Lessee shall (a) use, operate, maintain, transport and store the Props in a careful and proper manner; (b) protect the Props for deterioration; (c) use the Props only for the uses contemplated herein; and (d) maintain accurate and complete records of all repairs and maintenance of the Props and allow Lessor to inspect those records any time. Lessor shall not provide service, maintenance, repairs, or parts for the Props, except as otherwise specifically agreed by Lessor in writing.
(11) Governing Law.
This Agreement shall be construed under and in accordance with the laws of the State of Georgia.
(12) Default.
Upon Lessee’s breach of this Agreement, Lessor shall have the right, at its option, to terminate this Agreement and cease performance. The continuation of Lessor’s performance hereunder after a breach shall not constitute a waiver or operate as any form of estoppel with respect to Lessor’s later assertion of its right to cease such performance at any time so long as any breach has not been cured.
(13) Waiver of Injunctive Relief.
Lessor’s sole and exclusive remedy in connection with Lessee’s breach, termination or cancellation of this agreement or any term hereof, shall be an action for damages. In no event shall Lessor be entitled to enjoin, restrain or otherwise impair in any manner Lessee’s production, distribution, exhibition, exploitation, advertising, publicity or promotion of the Recordings.
(14) Dispute Resolution.
Any controversy or claim arising out of or related to this Agreement or breach of this Agreement will be settle by binding arbitration, in Atlanta, Georgia, under the auspices of the Judicial Arbitration and Mediation Service (“JAMS”). The arbitration will be conducted by a single arbitrator under JAMS Streamlined Arbitration Rules. The decision and award of the arbitrator will be final and binding and any award may be entered in any court having jurisdiction. The prevailing party in any such arbitration shall be entitled to an award of reasonable attorney’s fees and costs in addition to any other relief granted.

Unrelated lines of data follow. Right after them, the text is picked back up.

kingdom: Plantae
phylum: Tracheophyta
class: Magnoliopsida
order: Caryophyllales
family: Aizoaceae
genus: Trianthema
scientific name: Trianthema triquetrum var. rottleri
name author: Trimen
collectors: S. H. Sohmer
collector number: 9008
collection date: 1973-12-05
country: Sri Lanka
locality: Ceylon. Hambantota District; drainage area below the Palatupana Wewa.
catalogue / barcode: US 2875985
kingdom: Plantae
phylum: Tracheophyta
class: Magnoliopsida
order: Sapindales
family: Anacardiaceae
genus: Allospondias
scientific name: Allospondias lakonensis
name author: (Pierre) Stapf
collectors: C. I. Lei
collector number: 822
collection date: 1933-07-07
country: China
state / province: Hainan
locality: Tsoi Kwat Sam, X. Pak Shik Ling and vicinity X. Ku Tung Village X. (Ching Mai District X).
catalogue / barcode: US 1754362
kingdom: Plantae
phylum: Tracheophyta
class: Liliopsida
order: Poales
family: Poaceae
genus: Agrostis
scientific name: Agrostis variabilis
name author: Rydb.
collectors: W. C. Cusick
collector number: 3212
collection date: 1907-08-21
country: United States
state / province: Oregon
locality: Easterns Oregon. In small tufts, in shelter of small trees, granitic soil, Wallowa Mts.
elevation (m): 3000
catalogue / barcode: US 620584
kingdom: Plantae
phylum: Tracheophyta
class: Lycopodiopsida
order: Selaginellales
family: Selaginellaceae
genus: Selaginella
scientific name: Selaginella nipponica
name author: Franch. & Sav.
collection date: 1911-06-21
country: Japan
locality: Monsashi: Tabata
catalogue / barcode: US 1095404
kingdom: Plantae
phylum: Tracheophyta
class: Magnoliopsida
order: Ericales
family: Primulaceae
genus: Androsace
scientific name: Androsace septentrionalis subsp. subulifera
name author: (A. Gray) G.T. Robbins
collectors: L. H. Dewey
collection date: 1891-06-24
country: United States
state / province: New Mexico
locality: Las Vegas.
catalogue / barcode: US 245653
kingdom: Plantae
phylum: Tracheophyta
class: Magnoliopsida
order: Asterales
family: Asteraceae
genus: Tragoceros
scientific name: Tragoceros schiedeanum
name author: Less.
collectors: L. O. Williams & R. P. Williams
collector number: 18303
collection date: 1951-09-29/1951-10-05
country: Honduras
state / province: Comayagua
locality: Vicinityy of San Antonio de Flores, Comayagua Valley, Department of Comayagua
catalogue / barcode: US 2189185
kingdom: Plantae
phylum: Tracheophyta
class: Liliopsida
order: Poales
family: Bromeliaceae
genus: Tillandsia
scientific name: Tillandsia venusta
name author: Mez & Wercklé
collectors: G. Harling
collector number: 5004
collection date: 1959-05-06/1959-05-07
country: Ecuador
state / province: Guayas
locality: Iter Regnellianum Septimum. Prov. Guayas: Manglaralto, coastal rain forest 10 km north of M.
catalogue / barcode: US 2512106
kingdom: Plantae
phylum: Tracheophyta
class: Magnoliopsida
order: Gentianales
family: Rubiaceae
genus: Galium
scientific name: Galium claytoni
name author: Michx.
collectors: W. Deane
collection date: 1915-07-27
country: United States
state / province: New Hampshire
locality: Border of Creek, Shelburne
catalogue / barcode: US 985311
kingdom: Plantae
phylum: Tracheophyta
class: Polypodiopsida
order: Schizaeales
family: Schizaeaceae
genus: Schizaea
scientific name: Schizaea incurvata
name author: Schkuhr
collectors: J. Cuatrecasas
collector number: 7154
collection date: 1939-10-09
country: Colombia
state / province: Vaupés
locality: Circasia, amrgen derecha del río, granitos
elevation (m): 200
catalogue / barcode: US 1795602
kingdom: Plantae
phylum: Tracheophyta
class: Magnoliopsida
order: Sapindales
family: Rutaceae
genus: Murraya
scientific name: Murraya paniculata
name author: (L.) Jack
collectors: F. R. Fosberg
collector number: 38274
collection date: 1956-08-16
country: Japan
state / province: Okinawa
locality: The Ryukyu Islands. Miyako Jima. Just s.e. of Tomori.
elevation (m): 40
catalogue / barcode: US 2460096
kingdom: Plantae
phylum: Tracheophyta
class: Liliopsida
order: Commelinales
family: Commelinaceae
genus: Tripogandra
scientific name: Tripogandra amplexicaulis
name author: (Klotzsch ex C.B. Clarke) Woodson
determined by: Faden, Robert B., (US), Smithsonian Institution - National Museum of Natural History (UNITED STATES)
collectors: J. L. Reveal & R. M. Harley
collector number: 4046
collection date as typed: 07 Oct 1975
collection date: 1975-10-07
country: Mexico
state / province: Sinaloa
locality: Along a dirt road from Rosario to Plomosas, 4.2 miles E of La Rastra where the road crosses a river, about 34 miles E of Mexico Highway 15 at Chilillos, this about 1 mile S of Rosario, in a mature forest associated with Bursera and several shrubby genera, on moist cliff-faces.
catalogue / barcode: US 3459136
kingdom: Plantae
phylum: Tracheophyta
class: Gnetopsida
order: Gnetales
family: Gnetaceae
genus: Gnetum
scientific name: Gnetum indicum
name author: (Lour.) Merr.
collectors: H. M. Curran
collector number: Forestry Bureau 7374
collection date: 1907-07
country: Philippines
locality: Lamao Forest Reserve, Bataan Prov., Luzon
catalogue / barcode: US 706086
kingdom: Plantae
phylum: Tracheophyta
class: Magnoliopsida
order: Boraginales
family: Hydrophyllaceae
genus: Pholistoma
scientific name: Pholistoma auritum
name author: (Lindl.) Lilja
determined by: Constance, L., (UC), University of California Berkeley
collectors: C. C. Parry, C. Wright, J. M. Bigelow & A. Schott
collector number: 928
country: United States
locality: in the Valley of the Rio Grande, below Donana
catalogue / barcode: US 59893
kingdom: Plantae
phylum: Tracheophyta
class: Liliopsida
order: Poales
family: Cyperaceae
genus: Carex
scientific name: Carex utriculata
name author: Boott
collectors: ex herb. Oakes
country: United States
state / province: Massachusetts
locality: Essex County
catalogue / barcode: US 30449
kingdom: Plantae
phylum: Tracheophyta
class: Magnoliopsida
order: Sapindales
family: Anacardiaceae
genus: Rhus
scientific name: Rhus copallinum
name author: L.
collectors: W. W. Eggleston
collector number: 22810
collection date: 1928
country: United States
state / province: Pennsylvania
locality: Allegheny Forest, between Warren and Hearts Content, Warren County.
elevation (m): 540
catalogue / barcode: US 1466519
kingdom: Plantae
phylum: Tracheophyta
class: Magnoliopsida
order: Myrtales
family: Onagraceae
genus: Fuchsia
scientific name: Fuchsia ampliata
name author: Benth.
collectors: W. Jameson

(15) Assignment and Delegation.
Lessee may not assign any rights or delegate any duties hereunder without Lessor’s express written consent.
(16) Integration.
These terms and conditions, and the purchase order and any addenda attached hereto, which are incorporated by reference and made an integral part of the Agreement, constitute the entire agreement between the parties. No agreements, representations, or warranties other than those specifically set forth in the Agreement or in the attached purchase order and addenda will be binding on any of the parties unless set forth in writing and signed by both parties.
LESSEE HEREBY ACKNOWLEDGES AND AGREES TO THE TERMS AND CONDITIONS SET FORTH HEREIN.